##### STORED DATA
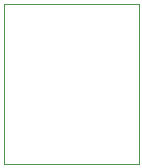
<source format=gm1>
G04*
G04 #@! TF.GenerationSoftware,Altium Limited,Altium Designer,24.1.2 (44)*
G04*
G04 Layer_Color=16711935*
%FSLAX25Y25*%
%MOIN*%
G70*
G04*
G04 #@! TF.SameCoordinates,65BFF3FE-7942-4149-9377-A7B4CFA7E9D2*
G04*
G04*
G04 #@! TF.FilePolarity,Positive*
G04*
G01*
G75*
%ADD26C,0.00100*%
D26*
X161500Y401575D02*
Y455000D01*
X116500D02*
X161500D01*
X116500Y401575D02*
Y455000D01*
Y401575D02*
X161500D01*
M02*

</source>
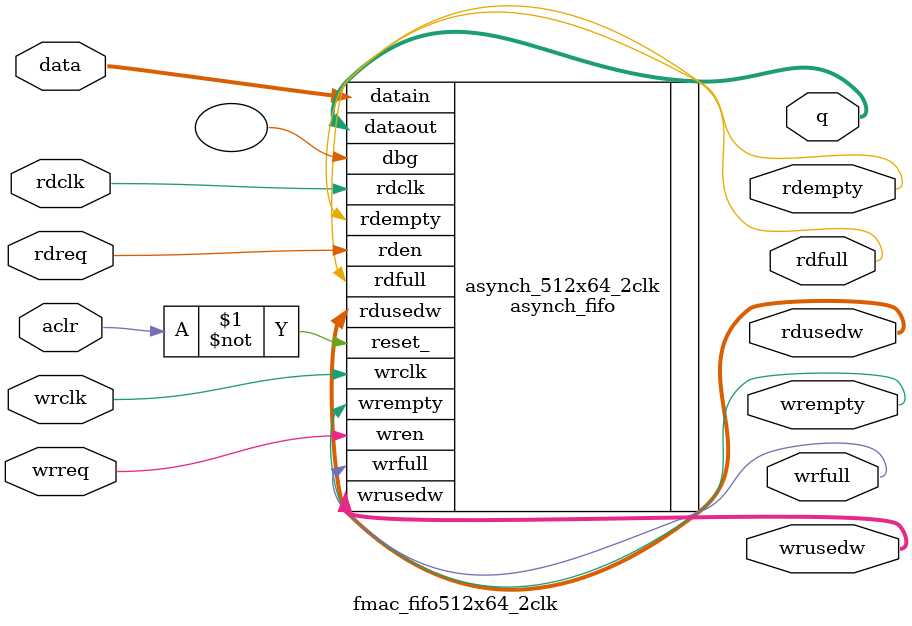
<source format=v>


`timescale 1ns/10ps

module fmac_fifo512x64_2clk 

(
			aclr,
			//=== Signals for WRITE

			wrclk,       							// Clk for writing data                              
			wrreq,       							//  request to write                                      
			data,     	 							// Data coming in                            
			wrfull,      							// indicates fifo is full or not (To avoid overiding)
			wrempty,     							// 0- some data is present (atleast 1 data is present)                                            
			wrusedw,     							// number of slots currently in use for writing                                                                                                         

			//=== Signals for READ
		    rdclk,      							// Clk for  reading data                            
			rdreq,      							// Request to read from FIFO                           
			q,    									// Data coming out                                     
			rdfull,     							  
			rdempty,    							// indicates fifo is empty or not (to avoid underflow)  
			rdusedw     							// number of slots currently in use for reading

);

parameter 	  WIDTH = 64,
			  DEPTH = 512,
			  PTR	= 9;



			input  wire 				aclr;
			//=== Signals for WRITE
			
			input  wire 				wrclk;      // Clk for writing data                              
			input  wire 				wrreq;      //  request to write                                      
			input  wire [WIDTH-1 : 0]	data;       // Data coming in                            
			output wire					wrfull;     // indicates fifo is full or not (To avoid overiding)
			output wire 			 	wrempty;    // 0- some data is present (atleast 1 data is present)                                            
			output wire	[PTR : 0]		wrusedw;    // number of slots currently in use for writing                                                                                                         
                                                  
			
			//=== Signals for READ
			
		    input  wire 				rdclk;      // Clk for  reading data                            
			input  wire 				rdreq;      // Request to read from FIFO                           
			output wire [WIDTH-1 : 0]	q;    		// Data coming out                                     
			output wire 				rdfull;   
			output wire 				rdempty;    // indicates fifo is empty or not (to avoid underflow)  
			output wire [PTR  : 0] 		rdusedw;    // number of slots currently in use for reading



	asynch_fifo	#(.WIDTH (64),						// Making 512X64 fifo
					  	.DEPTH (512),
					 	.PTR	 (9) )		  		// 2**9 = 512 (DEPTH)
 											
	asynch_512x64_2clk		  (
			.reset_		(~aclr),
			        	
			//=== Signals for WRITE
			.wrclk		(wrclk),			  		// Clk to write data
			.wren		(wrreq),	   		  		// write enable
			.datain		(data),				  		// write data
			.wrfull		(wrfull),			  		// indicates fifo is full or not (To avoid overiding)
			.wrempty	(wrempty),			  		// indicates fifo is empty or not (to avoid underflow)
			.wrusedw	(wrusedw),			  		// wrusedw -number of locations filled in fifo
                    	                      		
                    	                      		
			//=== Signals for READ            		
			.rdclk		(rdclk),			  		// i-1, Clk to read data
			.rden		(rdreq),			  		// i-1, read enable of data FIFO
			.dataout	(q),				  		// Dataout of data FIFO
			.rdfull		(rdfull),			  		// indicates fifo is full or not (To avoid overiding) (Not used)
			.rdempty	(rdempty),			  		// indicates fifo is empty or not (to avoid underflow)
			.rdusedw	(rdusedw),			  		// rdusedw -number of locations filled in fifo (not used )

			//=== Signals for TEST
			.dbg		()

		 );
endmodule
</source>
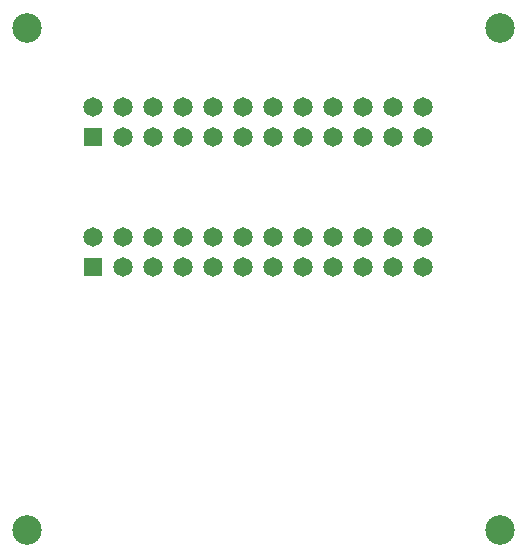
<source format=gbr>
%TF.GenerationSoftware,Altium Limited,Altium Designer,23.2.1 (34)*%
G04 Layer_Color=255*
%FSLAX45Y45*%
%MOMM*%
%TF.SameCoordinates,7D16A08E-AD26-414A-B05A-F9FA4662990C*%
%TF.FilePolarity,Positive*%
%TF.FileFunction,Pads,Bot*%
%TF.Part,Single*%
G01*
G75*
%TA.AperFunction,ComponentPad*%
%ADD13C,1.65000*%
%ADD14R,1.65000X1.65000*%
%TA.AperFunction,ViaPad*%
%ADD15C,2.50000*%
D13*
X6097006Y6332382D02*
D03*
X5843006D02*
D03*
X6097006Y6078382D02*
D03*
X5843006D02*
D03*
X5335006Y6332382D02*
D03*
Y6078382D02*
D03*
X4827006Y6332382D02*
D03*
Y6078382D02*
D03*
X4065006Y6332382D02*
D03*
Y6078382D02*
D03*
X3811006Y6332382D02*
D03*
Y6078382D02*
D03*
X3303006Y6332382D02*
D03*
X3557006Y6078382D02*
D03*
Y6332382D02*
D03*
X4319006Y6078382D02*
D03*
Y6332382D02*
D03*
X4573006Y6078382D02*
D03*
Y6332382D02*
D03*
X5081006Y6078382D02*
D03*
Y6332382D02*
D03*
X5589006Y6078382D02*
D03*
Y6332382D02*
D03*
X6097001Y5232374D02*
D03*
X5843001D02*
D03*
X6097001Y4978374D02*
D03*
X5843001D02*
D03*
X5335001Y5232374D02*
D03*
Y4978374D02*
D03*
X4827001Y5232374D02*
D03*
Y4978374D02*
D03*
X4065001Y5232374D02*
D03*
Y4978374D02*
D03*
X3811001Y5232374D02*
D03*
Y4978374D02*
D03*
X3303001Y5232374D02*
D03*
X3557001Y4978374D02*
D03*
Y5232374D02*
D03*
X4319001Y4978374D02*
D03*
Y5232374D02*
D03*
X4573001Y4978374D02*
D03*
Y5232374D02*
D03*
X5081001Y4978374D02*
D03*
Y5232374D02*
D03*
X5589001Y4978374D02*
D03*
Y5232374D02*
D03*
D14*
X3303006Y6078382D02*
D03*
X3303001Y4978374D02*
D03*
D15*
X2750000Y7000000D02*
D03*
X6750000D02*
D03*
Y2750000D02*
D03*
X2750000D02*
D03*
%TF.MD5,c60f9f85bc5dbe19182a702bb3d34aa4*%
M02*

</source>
##########
Copy the entries precisely, images excluded.

- SOLUTION FOR THIS PROBLEM:
<source format=gm1>
G04*
G04 #@! TF.GenerationSoftware,Altium Limited,Altium Designer,24.1.2 (44)*
G04*
G04 Layer_Color=16711935*
%FSLAX25Y25*%
%MOIN*%
G70*
G04*
G04 #@! TF.SameCoordinates,65BFF3FE-7942-4149-9377-A7B4CFA7E9D2*
G04*
G04*
G04 #@! TF.FilePolarity,Positive*
G04*
G01*
G75*
%ADD26C,0.00100*%
D26*
X161500Y401575D02*
Y455000D01*
X116500D02*
X161500D01*
X116500Y401575D02*
Y455000D01*
Y401575D02*
X161500D01*
M02*

</source>
<source format=v>


`timescale 1ns/10ps

module fmac_fifo512x64_2clk 

(
			aclr,
			//=== Signals for WRITE

			wrclk,       							// Clk for writing data                              
			wrreq,       							//  request to write                                      
			data,     	 							// Data coming in                            
			wrfull,      							// indicates fifo is full or not (To avoid overiding)
			wrempty,     							// 0- some data is present (atleast 1 data is present)                                            
			wrusedw,     							// number of slots currently in use for writing                                                                                                         

			//=== Signals for READ
		    rdclk,      							// Clk for  reading data                            
			rdreq,      							// Request to read from FIFO                           
			q,    									// Data coming out                                     
			rdfull,     							  
			rdempty,    							// indicates fifo is empty or not (to avoid underflow)  
			rdusedw     							// number of slots currently in use for reading

);

parameter 	  WIDTH = 64,
			  DEPTH = 512,
			  PTR	= 9;



			input  wire 				aclr;
			//=== Signals for WRITE
			
			input  wire 				wrclk;      // Clk for writing data                              
			input  wire 				wrreq;      //  request to write                                      
			input  wire [WIDTH-1 : 0]	data;       // Data coming in                            
			output wire					wrfull;     // indicates fifo is full or not (To avoid overiding)
			output wire 			 	wrempty;    // 0- some data is present (atleast 1 data is present)                                            
			output wire	[PTR : 0]		wrusedw;    // number of slots currently in use for writing                                                                                                         
                                                  
			
			//=== Signals for READ
			
		    input  wire 				rdclk;      // Clk for  reading data                            
			input  wire 				rdreq;      // Request to read from FIFO                           
			output wire [WIDTH-1 : 0]	q;    		// Data coming out                                     
			output wire 				rdfull;   
			output wire 				rdempty;    // indicates fifo is empty or not (to avoid underflow)  
			output wire [PTR  : 0] 		rdusedw;    // number of slots currently in use for reading



	asynch_fifo	#(.WIDTH (64),						// Making 512X64 fifo
					  	.DEPTH (512),
					 	.PTR	 (9) )		  		// 2**9 = 512 (DEPTH)
 											
	asynch_512x64_2clk		  (
			.reset_		(~aclr),
			        	
			//=== Signals for WRITE
			.wrclk		(wrclk),			  		// Clk to write data
			.wren		(wrreq),	   		  		// write enable
			.datain		(data),				  		// write data
			.wrfull		(wrfull),			  		// indicates fifo is full or not (To avoid overiding)
			.wrempty	(wrempty),			  		// indicates fifo is empty or not (to avoid underflow)
			.wrusedw	(wrusedw),			  		// wrusedw -number of locations filled in fifo
                    	                      		
                    	                      		
			//=== Signals for READ            		
			.rdclk		(rdclk),			  		// i-1, Clk to read data
			.rden		(rdreq),			  		// i-1, read enable of data FIFO
			.dataout	(q),				  		// Dataout of data FIFO
			.rdfull		(rdfull),			  		// indicates fifo is full or not (To avoid overiding) (Not used)
			.rdempty	(rdempty),			  		// indicates fifo is empty or not (to avoid underflow)
			.rdusedw	(rdusedw),			  		// rdusedw -number of locations filled in fifo (not used )

			//=== Signals for TEST
			.dbg		()

		 );
endmodule
</source>
<source format=gbr>
%TF.GenerationSoftware,Altium Limited,Altium Designer,23.2.1 (34)*%
G04 Layer_Color=255*
%FSLAX45Y45*%
%MOMM*%
%TF.SameCoordinates,7D16A08E-AD26-414A-B05A-F9FA4662990C*%
%TF.FilePolarity,Positive*%
%TF.FileFunction,Pads,Bot*%
%TF.Part,Single*%
G01*
G75*
%TA.AperFunction,ComponentPad*%
%ADD13C,1.65000*%
%ADD14R,1.65000X1.65000*%
%TA.AperFunction,ViaPad*%
%ADD15C,2.50000*%
D13*
X6097006Y6332382D02*
D03*
X5843006D02*
D03*
X6097006Y6078382D02*
D03*
X5843006D02*
D03*
X5335006Y6332382D02*
D03*
Y6078382D02*
D03*
X4827006Y6332382D02*
D03*
Y6078382D02*
D03*
X4065006Y6332382D02*
D03*
Y6078382D02*
D03*
X3811006Y6332382D02*
D03*
Y6078382D02*
D03*
X3303006Y6332382D02*
D03*
X3557006Y6078382D02*
D03*
Y6332382D02*
D03*
X4319006Y6078382D02*
D03*
Y6332382D02*
D03*
X4573006Y6078382D02*
D03*
Y6332382D02*
D03*
X5081006Y6078382D02*
D03*
Y6332382D02*
D03*
X5589006Y6078382D02*
D03*
Y6332382D02*
D03*
X6097001Y5232374D02*
D03*
X5843001D02*
D03*
X6097001Y4978374D02*
D03*
X5843001D02*
D03*
X5335001Y5232374D02*
D03*
Y4978374D02*
D03*
X4827001Y5232374D02*
D03*
Y4978374D02*
D03*
X4065001Y5232374D02*
D03*
Y4978374D02*
D03*
X3811001Y5232374D02*
D03*
Y4978374D02*
D03*
X3303001Y5232374D02*
D03*
X3557001Y4978374D02*
D03*
Y5232374D02*
D03*
X4319001Y4978374D02*
D03*
Y5232374D02*
D03*
X4573001Y4978374D02*
D03*
Y5232374D02*
D03*
X5081001Y4978374D02*
D03*
Y5232374D02*
D03*
X5589001Y4978374D02*
D03*
Y5232374D02*
D03*
D14*
X3303006Y6078382D02*
D03*
X3303001Y4978374D02*
D03*
D15*
X2750000Y7000000D02*
D03*
X6750000D02*
D03*
Y2750000D02*
D03*
X2750000D02*
D03*
%TF.MD5,c60f9f85bc5dbe19182a702bb3d34aa4*%
M02*

</source>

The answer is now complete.